## Supplied records:
=== Section Start ===

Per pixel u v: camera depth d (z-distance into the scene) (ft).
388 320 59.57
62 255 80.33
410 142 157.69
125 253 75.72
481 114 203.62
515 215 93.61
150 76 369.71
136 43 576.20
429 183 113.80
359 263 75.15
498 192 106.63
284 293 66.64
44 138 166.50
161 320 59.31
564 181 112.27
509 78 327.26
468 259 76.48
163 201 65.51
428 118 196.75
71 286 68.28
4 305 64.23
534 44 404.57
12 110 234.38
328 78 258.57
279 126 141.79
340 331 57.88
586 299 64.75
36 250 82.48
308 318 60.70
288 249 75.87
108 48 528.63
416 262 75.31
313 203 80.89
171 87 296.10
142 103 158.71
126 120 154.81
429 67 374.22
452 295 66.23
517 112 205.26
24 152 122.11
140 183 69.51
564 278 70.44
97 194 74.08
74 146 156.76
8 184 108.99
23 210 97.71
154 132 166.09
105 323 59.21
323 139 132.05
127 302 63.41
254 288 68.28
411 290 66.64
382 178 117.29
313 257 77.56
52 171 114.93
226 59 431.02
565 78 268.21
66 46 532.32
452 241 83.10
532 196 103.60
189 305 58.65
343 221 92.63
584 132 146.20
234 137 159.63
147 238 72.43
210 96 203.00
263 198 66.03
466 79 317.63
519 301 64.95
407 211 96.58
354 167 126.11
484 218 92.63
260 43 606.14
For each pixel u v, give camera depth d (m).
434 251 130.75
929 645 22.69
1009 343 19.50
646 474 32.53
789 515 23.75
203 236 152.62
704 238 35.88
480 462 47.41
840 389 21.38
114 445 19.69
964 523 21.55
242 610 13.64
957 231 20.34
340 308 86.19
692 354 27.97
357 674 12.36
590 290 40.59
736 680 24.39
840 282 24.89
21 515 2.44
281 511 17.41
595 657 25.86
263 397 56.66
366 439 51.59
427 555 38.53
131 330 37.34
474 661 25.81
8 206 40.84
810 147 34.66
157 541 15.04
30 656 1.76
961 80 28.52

=== Section End ===

## Work request:
Only the lines from the one containing "357 674 12.36" through the last line above belong in your answer. Retype them exactly.

## Answer below:
357 674 12.36
590 290 40.59
736 680 24.39
840 282 24.89
21 515 2.44
281 511 17.41
595 657 25.86
263 397 56.66
366 439 51.59
427 555 38.53
131 330 37.34
474 661 25.81
8 206 40.84
810 147 34.66
157 541 15.04
30 656 1.76
961 80 28.52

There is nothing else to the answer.